▶ [STUDY TEXT]:
────────────────

Jesus is calling His disciples to a different standard of behavior than that of the world. He sums up His point in Matthew 5:48, “Therefore you are to be perfect, as your heavenly Father is perfect.” Jesus is not suggesting here that we may attain a sinless perfection here on this earth. The word translated “perfect” literally means “having reached its end.” In this context it refers to a complete or mature benevolence which we can extend toward our enemies as we follow the example of God.

Loving those who threaten and intimidate us is a formidable challenge. But as God enables us to do so, we will reflect more accurately to an unbelieving and hostile world the goodness, grace, and patience of our Heavenly Father.  It pleases me to hear friends say that my son is just like me in the way he looks and behaves. And I am confident that God is pleased when people can see His character imaged in our lives.

The Practical Steps for Disciples

The challenge was so overwhelming that the goal had never been achieved. Yet on the morning of May 29, 1953 Edmond Hillary and his Sherpa guide, Tenzing Norgay began their attempt to reach the top of Mt. Everest  And later that day, with oxygen tanks running low, the two climbers stood together on the 29,028 ft. summit. Although extremely difficult, their objective was reached by many small steps.

────────────────

▶ [TRY IT]:
Rewrite the passage on loving one's enemies starting at "Loving those who" and ending at "in our lives.", changing "formidable" to "daunting".

▶ [PROVIDED INFORMATION]:
────────────────

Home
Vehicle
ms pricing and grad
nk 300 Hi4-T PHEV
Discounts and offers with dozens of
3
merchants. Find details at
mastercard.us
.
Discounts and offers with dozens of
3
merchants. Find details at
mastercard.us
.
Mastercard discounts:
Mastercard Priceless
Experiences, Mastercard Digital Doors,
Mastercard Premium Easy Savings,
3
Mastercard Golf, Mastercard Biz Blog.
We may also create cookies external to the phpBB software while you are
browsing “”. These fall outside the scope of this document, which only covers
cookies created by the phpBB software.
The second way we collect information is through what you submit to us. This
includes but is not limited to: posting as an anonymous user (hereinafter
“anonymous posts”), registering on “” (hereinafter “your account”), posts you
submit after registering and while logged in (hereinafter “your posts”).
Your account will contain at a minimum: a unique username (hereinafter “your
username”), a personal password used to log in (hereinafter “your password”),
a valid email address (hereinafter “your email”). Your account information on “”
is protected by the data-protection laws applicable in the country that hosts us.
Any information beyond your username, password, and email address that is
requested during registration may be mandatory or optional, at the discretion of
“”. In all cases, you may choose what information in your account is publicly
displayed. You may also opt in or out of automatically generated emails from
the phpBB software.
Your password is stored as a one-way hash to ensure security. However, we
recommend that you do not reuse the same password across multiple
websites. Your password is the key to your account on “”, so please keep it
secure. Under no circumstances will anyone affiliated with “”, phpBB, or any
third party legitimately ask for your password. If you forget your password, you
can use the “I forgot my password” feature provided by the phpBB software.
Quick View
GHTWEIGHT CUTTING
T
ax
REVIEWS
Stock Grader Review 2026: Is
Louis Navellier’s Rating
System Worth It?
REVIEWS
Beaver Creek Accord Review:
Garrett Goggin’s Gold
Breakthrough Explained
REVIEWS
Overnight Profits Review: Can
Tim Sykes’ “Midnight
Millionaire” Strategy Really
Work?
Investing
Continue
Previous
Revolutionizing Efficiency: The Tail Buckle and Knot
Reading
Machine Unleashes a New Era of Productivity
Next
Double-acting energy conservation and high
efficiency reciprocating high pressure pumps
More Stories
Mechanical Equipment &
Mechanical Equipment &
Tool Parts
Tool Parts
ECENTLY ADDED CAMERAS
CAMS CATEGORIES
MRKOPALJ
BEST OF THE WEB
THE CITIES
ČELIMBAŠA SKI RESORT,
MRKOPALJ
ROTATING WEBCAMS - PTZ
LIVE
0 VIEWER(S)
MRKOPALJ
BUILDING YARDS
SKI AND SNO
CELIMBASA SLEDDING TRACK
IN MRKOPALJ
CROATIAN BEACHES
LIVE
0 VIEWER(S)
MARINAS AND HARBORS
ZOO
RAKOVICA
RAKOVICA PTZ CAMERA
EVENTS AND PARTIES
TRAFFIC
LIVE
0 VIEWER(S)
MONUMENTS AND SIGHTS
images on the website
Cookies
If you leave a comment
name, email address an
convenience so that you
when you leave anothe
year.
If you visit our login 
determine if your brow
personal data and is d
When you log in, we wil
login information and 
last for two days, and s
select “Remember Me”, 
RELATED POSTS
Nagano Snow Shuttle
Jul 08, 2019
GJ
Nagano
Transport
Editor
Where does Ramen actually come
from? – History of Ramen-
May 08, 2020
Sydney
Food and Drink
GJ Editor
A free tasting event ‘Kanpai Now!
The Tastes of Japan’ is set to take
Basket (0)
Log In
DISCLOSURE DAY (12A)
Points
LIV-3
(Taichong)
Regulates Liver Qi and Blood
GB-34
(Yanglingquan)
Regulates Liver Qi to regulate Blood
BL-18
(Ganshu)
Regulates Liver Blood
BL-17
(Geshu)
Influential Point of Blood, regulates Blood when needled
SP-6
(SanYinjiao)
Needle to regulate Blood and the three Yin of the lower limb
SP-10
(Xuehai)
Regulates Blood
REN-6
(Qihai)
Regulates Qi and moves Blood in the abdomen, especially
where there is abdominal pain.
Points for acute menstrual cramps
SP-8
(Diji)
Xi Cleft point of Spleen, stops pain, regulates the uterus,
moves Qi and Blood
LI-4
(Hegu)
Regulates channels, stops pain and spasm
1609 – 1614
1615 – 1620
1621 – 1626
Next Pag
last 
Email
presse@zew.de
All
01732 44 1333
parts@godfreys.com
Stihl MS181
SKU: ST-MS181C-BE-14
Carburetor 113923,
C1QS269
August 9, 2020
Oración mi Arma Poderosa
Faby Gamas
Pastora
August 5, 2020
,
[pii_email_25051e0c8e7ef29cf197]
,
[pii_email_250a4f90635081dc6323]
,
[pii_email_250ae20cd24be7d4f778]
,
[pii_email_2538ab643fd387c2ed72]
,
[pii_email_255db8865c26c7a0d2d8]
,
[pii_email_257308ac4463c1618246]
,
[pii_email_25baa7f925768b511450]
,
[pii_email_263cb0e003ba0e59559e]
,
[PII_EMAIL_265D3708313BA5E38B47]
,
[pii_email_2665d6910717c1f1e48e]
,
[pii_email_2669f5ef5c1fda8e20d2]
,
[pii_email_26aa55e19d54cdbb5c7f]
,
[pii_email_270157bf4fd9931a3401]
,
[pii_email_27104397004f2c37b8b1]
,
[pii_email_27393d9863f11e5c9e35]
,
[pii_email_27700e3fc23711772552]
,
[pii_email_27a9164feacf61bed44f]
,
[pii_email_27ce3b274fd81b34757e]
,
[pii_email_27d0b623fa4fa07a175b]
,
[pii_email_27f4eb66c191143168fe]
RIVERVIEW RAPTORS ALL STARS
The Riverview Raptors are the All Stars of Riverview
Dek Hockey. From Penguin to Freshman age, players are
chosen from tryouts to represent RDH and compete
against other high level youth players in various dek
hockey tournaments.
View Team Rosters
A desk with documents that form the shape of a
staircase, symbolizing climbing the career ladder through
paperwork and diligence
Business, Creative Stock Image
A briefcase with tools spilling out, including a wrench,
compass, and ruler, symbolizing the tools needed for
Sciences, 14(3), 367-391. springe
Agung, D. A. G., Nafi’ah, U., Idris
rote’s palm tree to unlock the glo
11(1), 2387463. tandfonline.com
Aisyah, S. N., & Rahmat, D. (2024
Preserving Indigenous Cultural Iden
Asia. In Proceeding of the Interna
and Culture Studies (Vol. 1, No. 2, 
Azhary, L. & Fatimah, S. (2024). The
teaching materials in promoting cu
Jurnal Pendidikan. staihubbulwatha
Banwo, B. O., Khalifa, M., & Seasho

────────────────

▶ [EXPECTED ANSWER]:
Loving those who threaten and intimidate us is a daunting challenge. But as God enables us to do so, we will reflect more accurately to an unbelieving and hostile world the goodness, grace, and patience of our Heavenly Father.  It pleases me to hear friends say that my son is just like me in the way he looks and behaves. And I am confident that God is pleased when people can see His character imaged in our lives.